Provided records
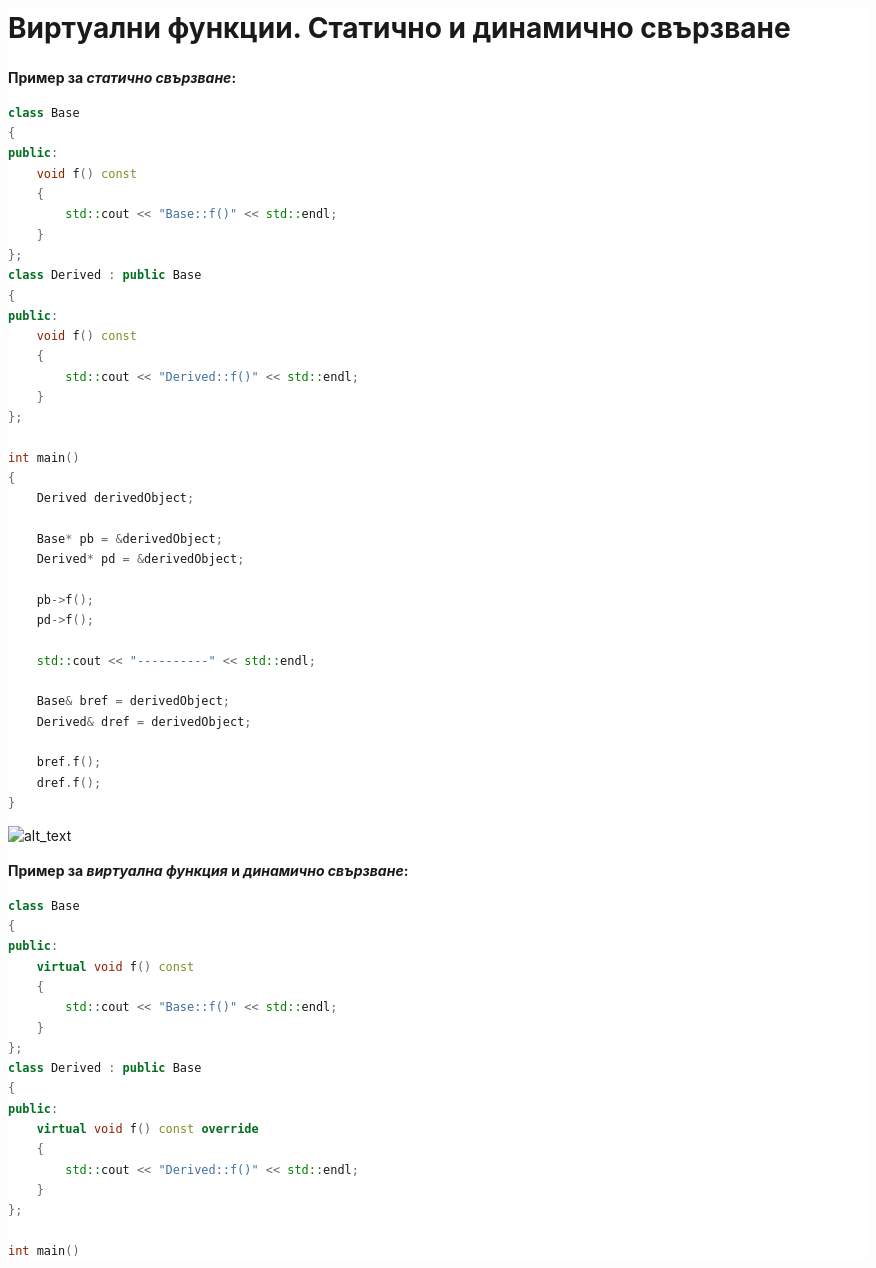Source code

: # Виртуални функции. Статично и динамично свързване

**Пример за *статично свързване*:**
```c++
class Base
{
public:
	void f() const
	{
		std::cout << "Base::f()" << std::endl;
	}
};
class Derived : public Base
{
public:
	void f() const
	{
		std::cout << "Derived::f()" << std::endl;
	}
};

int main()
{
	Derived derivedObject;

	Base* pb = &derivedObject;
	Derived* pd = &derivedObject;

	pb->f();
	pd->f();

	std::cout << "----------" << std::endl;

	Base& bref = derivedObject;
	Derived& dref = derivedObject;

	bref.f();
	dref.f();
}
```

![alt_text](https://github.com/MariaGrozdeva/Object-oriented_programming_FMI/blob/main/Sem_11/images/StaticBindingExampleOutput.png)

**Пример за *виртуална функция* и *динамично свързване*:**
```c++
class Base
{
public:
	virtual void f() const
	{
		std::cout << "Base::f()" << std::endl;
	}
};
class Derived : public Base
{
public:
	virtual void f() const override
	{
		std::cout << "Derived::f()" << std::endl;
	}
};

int main()
```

What you have to do
Every line above is to be given again exactly, apart from the pictures.

Output of the exercise
Source code

: # Виртуални функции. Статично и динамично свързване

**Пример за *статично свързване*:**
```c++
class Base
{
public:
	void f() const
	{
		std::cout << "Base::f()" << std::endl;
	}
};
class Derived : public Base
{
public:
	void f() const
	{
		std::cout << "Derived::f()" << std::endl;
	}
};

int main()
{
	Derived derivedObject;

	Base* pb = &derivedObject;
	Derived* pd = &derivedObject;

	pb->f();
	pd->f();

	std::cout << "----------" << std::endl;

	Base& bref = derivedObject;
	Derived& dref = derivedObject;

	bref.f();
	dref.f();
}
```

![alt_text](https://github.com/MariaGrozdeva/Object-oriented_programming_FMI/blob/main/Sem_11/images/StaticBindingExampleOutput.png)

**Пример за *виртуална функция* и *динамично свързване*:**
```c++
class Base
{
public:
	virtual void f() const
	{
		std::cout << "Base::f()" << std::endl;
	}
};
class Derived : public Base
{
public:
	virtual void f() const override
	{
		std::cout << "Derived::f()" << std::endl;
	}
};

int main()
```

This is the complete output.